INSTRUCTION:
How many lines in the data hold the string "pixels"? State the number alone.

DATA EXTRACT:
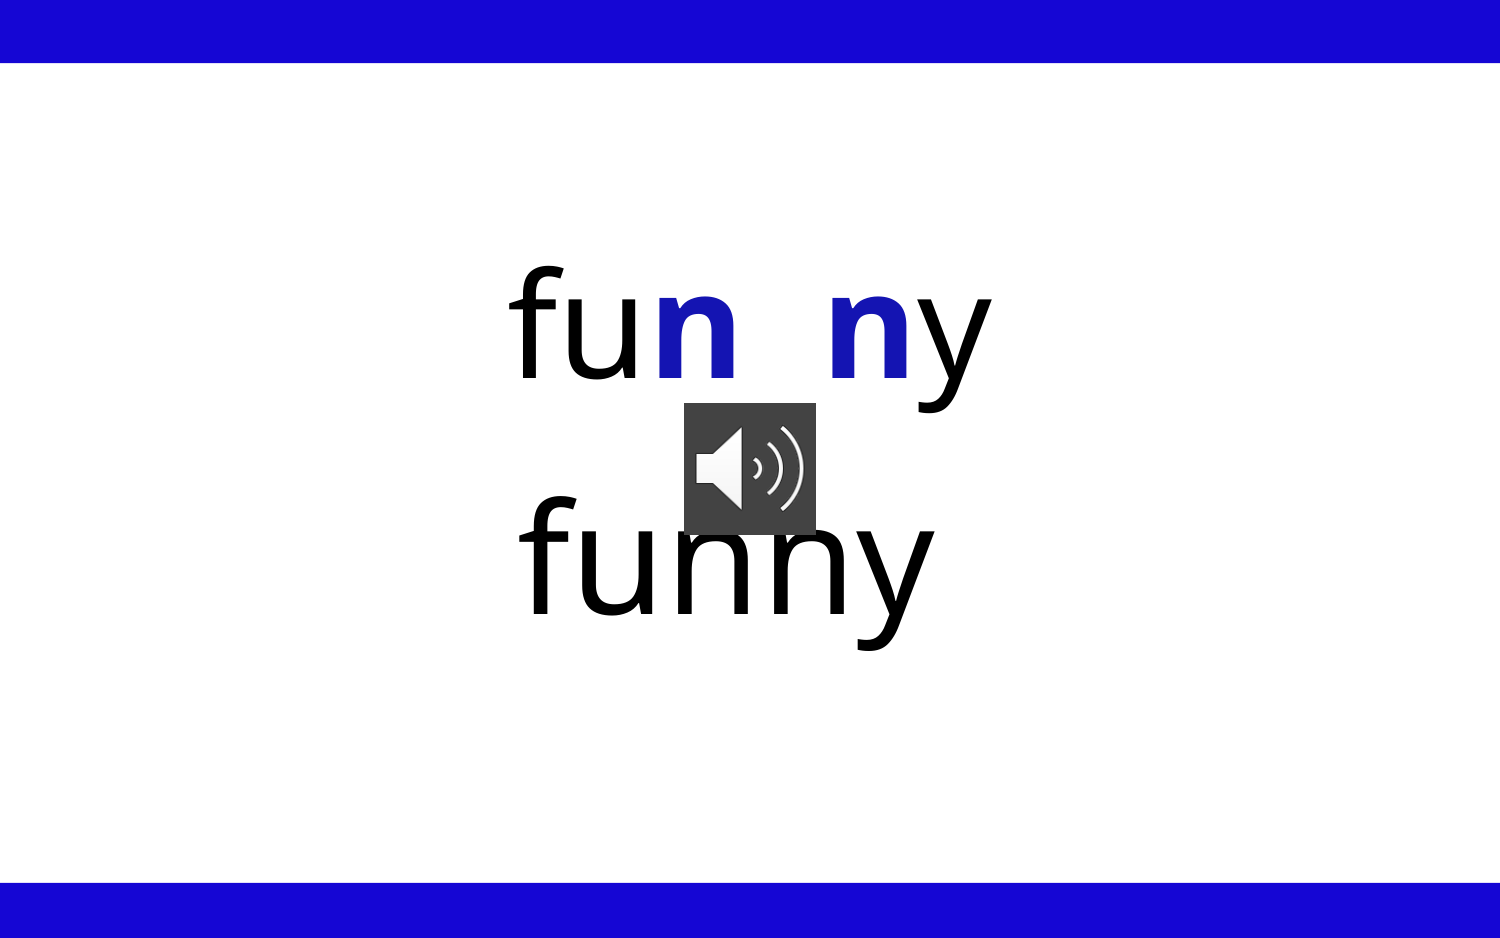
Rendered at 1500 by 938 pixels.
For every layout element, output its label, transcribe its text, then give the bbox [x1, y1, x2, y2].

text_box fun ny [0, 244, 1500, 419]
picture [683, 402, 817, 536]
text_box funny [215, 461, 1238, 667]
text_box [0, 882, 1500, 938]
text_box [0, 0, 1500, 64]
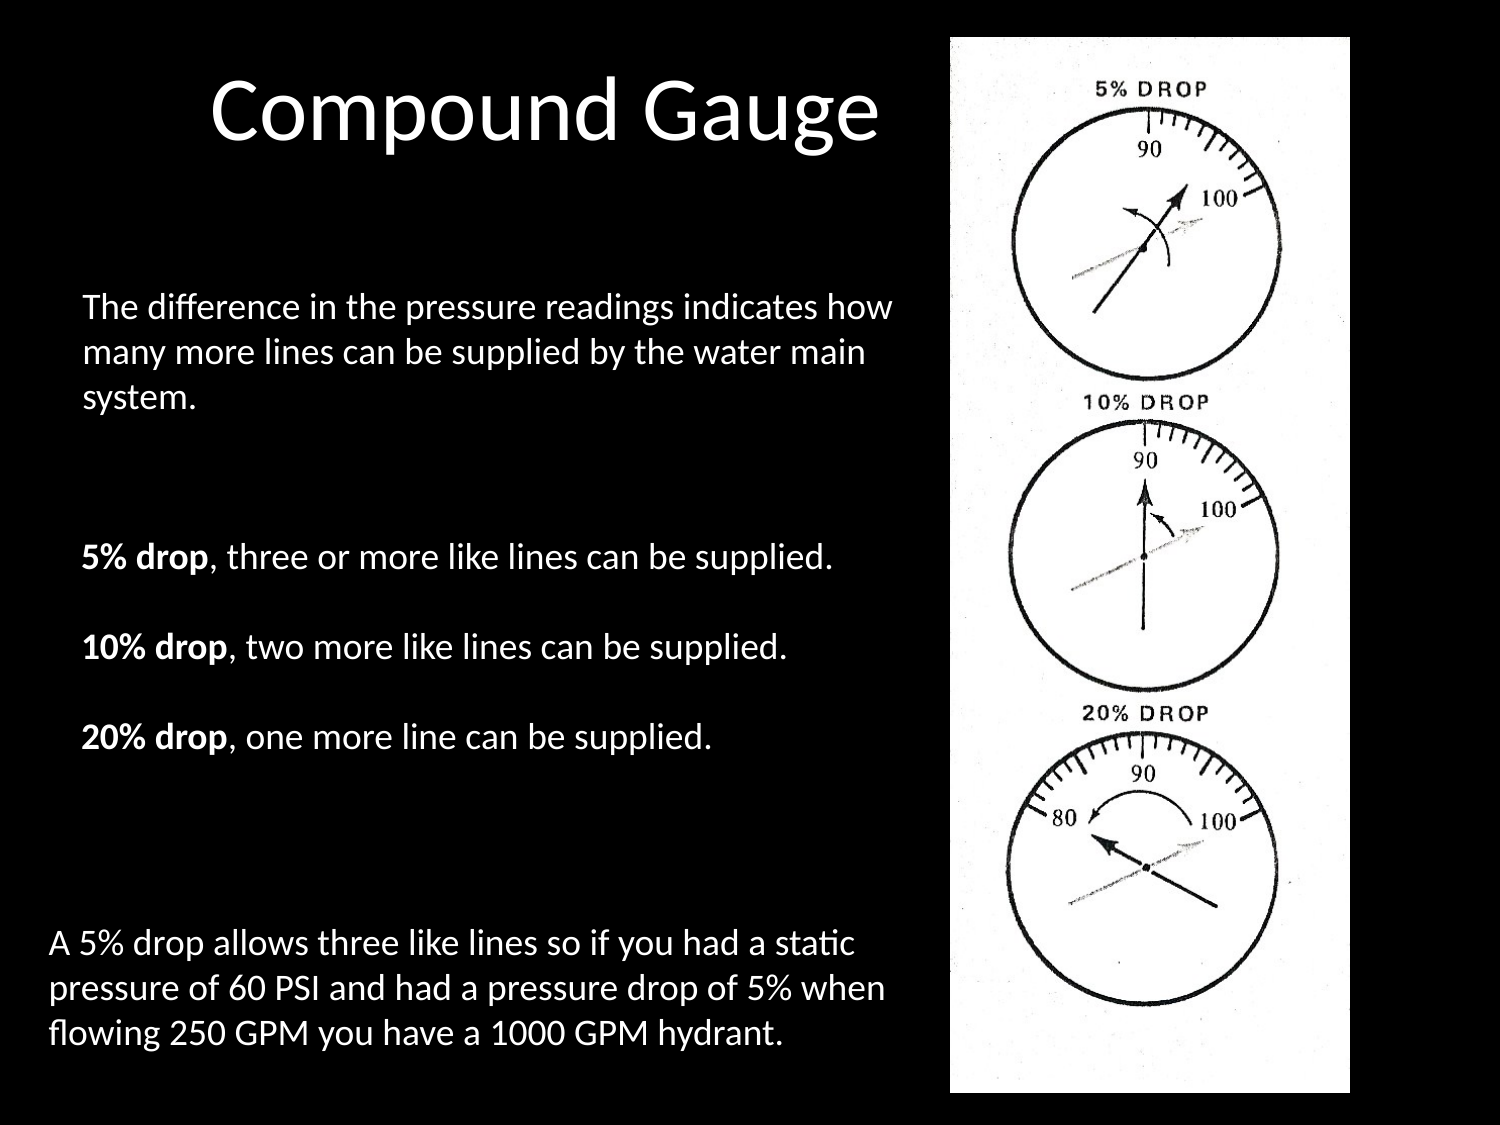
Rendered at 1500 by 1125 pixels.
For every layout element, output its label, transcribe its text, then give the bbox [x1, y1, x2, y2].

title Compound Gauge [24, 24, 1088, 183]
text_box 5% drop, three or more like lines can be supplied. 10% drop, two more like lines can be supplied. 20% drop, one more line can be supplied. [66, 524, 850, 765]
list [949, 37, 1351, 1094]
text_box A 5% drop allows three like lines so if you had a static pressure of 60 PSI and had a pressure drop of 5% when flowing 250 GPM you have a 1000 GPM hydrant. [33, 911, 911, 1106]
text_box The difference in the pressure readings indicates how many more lines can be supplied by the water main system. [67, 274, 909, 425]
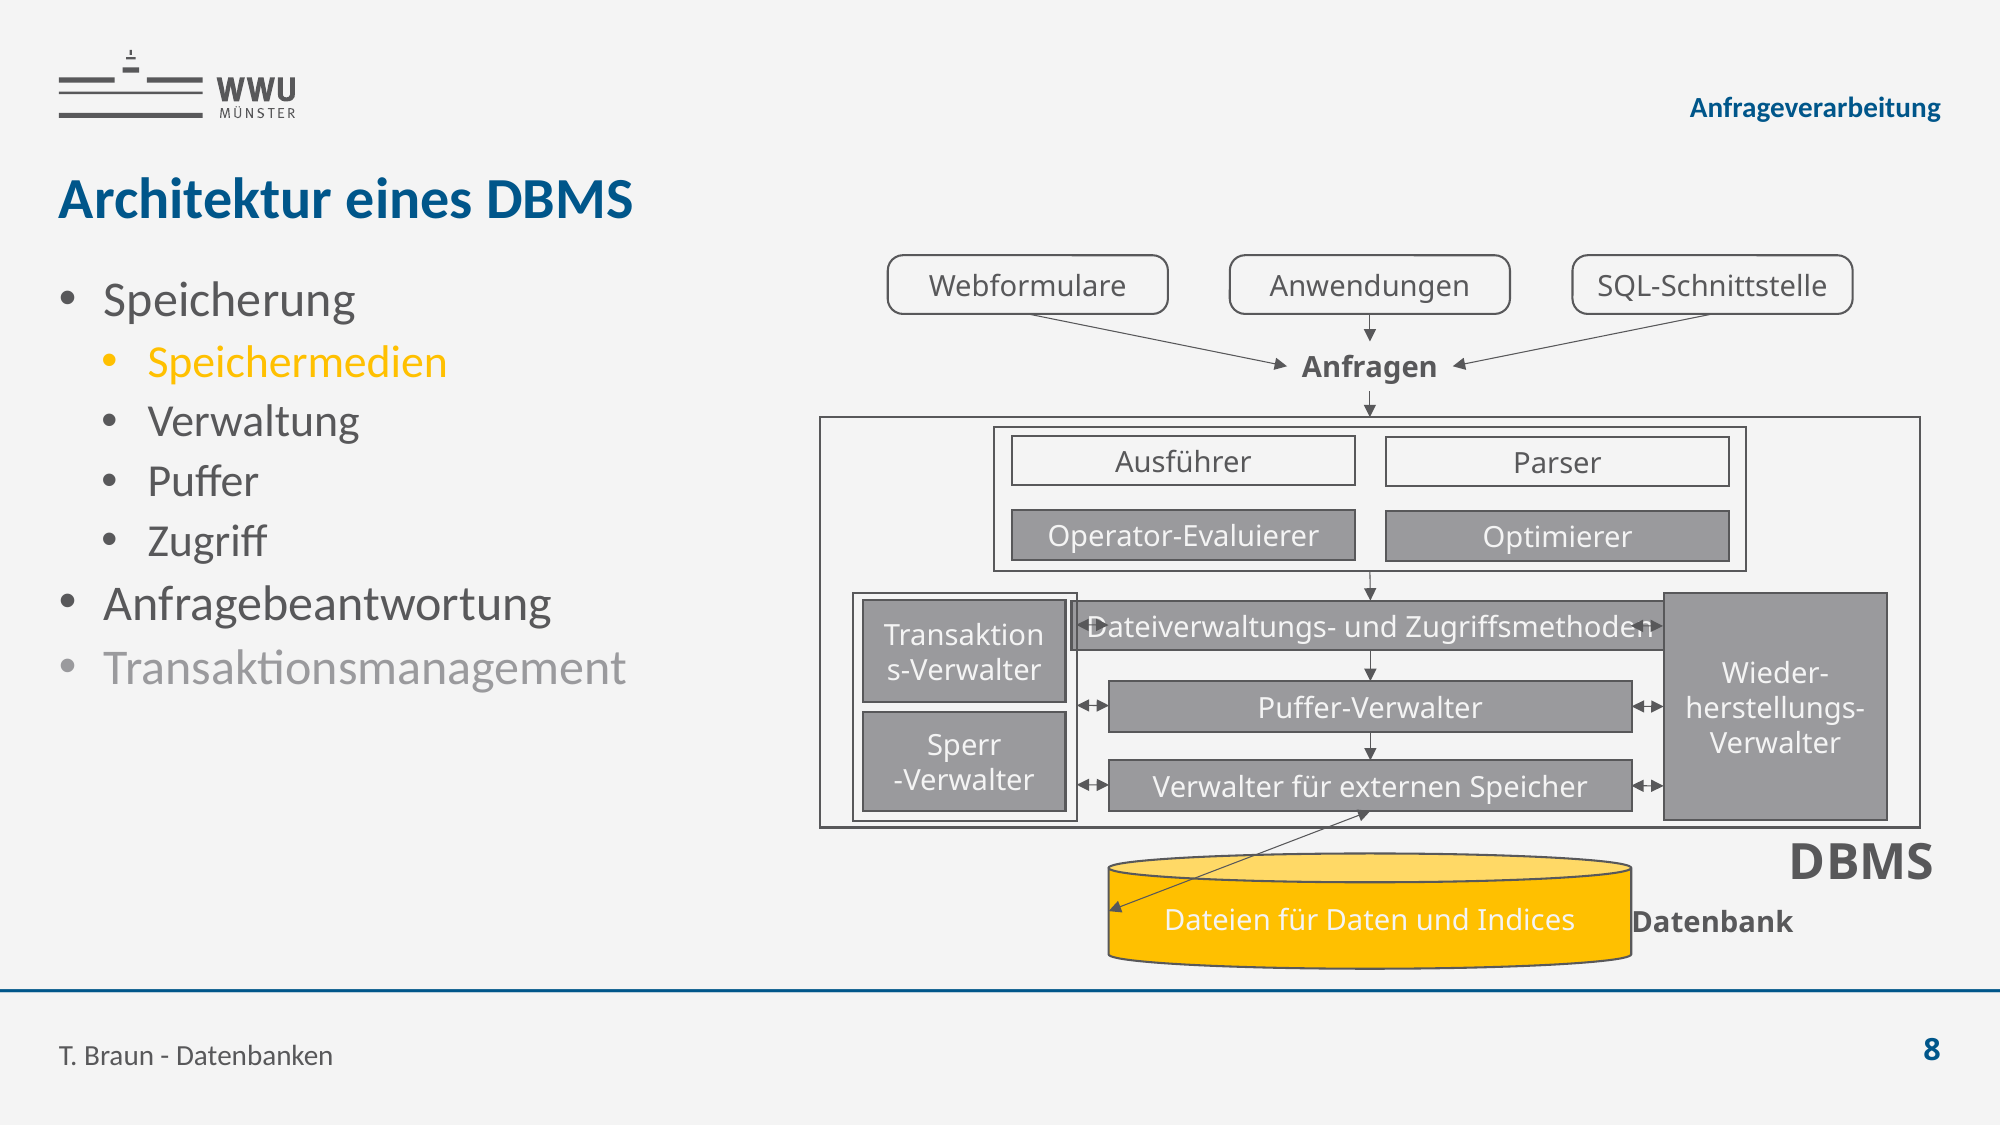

YOUR RESPONSE:
2